Nous décidâmes de nous rendre à La Scuola degli Schiavoni pour y admirer des Carpaccio, dont Michel Serres a parlé avec le talent et la simplicité qui sont les siens. L'église est reconvertie, si je puis m'exprimer ainsi, en musée. Vous vous acquittez de quatre euros et vous pouvez admirer des tableaux exceptionnels. Je ne les avais encore jamais vus en douze ans de visites à Venise !
Nous arrivâmes de bonne heure, les premiers visiteurs de la journée. Une femme à l'entrée, nous jeta au visage nos tickets sans même daigner répondre à nos marques de politesse. J'ai rarement assisté à un tel comportement, à un tel manque d'égards. Nous demeurâmes une petite heure dans le lieu. Lorsque nous redescendîmes du premier étage, tout à coup, le cerbère susmentionné, la sorcière de l'entrée, m'attrapa violemment par le bras et me dit dans un italien de très basse extraction de me couvrir les épaules et les seins. Je fis mine de ne pas comprendre son italien - que je ne parle pas de toute façon, mais que, vaguement, je saisis. En anglais, avec un accent à couper au couteau (pire que le mien), elle me redit de façon très agressive cet ordre. Je lui rétorquai, dans le même idiome, que je ne le ferais pas, pour une simple raison : cette dame était aussi dénudée que moi (une robe d'été, certes remplie avec moins de générosité que la mienne, mais tout aussi décolletée et dépourvue de manches) lorsque nous étions entrés dans le lieu ! Elle était demeurée dans cet état pendant toute notre visite. Elle n'avait revêtu un châle que lorsque plusieurs visiteurs nous avaient succédé. Je lui expliquai la chose. Et elle se mit à me brutaliser, physiquement, me serrant le bras et me secouant. Je me suis dégagée sans la toucher. Je lui ai expliqué qu'aucune consigne n'indiquait la nécessité de se couvrir - ce qui est le cas, dans certaines églises de Venise et je trouve cela contestable mais... je ne vais pas dans les églises prier - et qu'il n'y avait plus de Saint Sacrement. Et quand bien même, je refuse que l'on m'impose un voilement. Nous sommes au XXIe siècle. Bordel ! Et puis je n'ai pas pour habitude d'être débraillée.
J'étais presque sur le point d'ôter ma robe devant une telle hypocrisie et une telle atteinte à ma liberté. J'en suis tout à fait capable. A la bêtise et à l'hypocrisie, j'ai souvent la faiblesse de répondre par la provocation la plus crue.
M. Golightly lui a dit qu'il était outré, car il voyait ses pieds - elle était en sandales - et qu'une bretelle de son soutien-gorge dépassait. Il s'est mis à tourner autour d'elle, goguenard, poussant des cris d'indignation devant les marques de sa nudité à demi-cachée. Son humour a désamorcé ma colère. Nous avons préféré partir, notre visite étant terminée. Je reconnais avoir été assez grossière en paroles avec elle et je n'en suis pas fière du tout - mes origines, mes origines... Toutefois, je n'ai jamais rencontré un gardien de musée qui vous dit "Fuck" et vous attaque comme un molosse. Tous les fous n'ont pas été enfermés à San Clemente - reconverti en Palace d'ailleurs... Les temps changent.

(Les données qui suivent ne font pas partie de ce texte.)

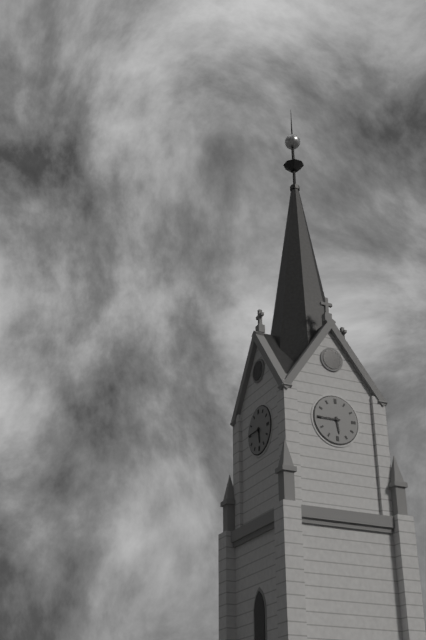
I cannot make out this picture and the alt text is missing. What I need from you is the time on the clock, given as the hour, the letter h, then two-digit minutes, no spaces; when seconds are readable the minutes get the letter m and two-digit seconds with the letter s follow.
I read 5h45
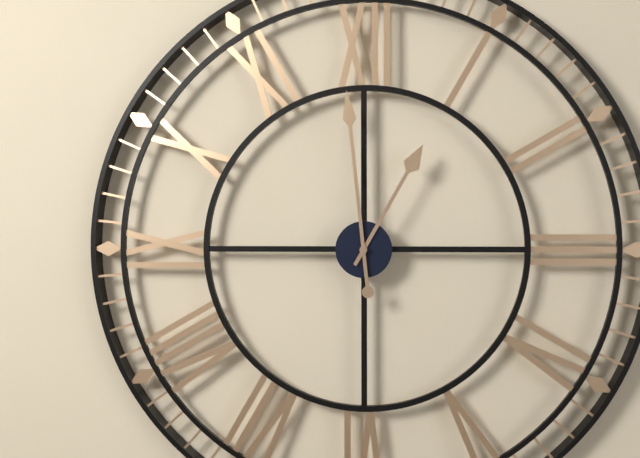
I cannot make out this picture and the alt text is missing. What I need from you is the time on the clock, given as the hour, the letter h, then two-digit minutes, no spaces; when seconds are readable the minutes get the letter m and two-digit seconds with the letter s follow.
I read 12h59
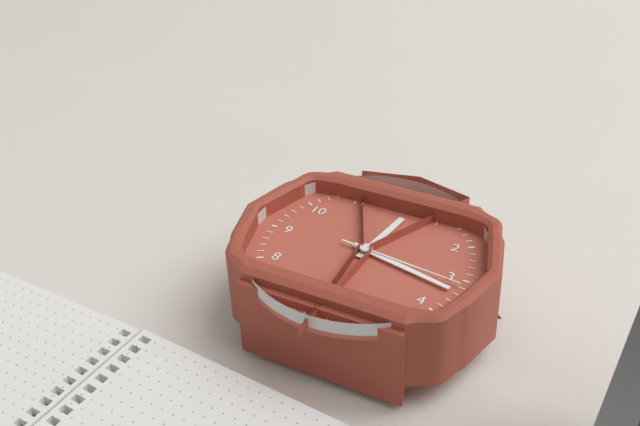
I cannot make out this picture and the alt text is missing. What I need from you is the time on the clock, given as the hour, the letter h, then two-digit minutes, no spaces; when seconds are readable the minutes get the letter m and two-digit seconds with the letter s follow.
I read 12h17m16s
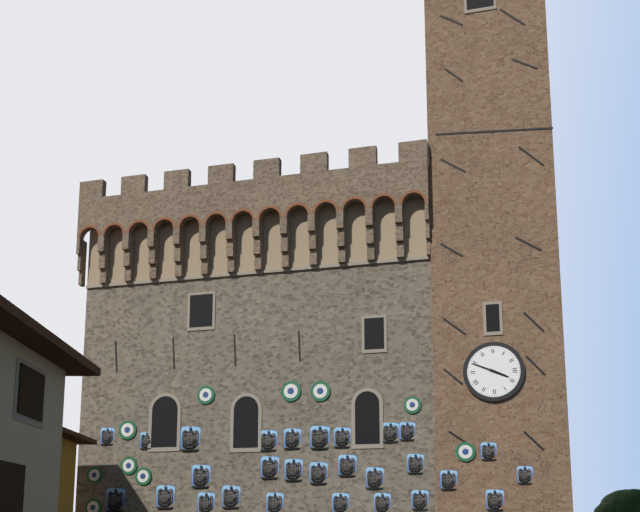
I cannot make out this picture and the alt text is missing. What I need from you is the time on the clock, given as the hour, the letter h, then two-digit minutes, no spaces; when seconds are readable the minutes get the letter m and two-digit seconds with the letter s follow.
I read 3h49
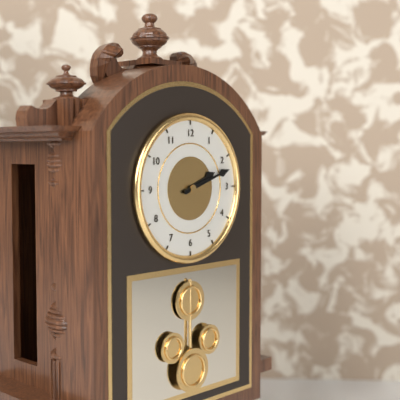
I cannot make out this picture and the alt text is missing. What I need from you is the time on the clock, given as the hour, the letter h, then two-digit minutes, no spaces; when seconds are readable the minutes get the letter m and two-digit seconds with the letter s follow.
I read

Entre-temps, je suis follement tombée amoureuse d'un tableau ("L'incantatrice"), signé d'une artiste locale, Federica Ravizza, dans une boutique mais je ne l'ai pas acheté (il m'arrive d'être raisonnable) et je le regretterai toute ma vie, je le sais. Si d'aventure elle me lisait, j'aimerais lui dire qu'elle m'a inspiré des songes magnifiques...

Je me suis consolée, au retour à Paris, en rendant visite au Louvre à un autre tableau qui me hante... J'aime beaucoup sauter d'une image à l'autre, d'ajouter un maillon à un autre, sans jamais briser la chaîne.


A bientôt.

Je vous laisse avec cet instant hors du temps, saisi à Venise, non loin de l'hôtel Bauer.


(Répétition d'une chorale, de manière impromptue. J'aime beaucoup le mouvement de jambes des fillettes.)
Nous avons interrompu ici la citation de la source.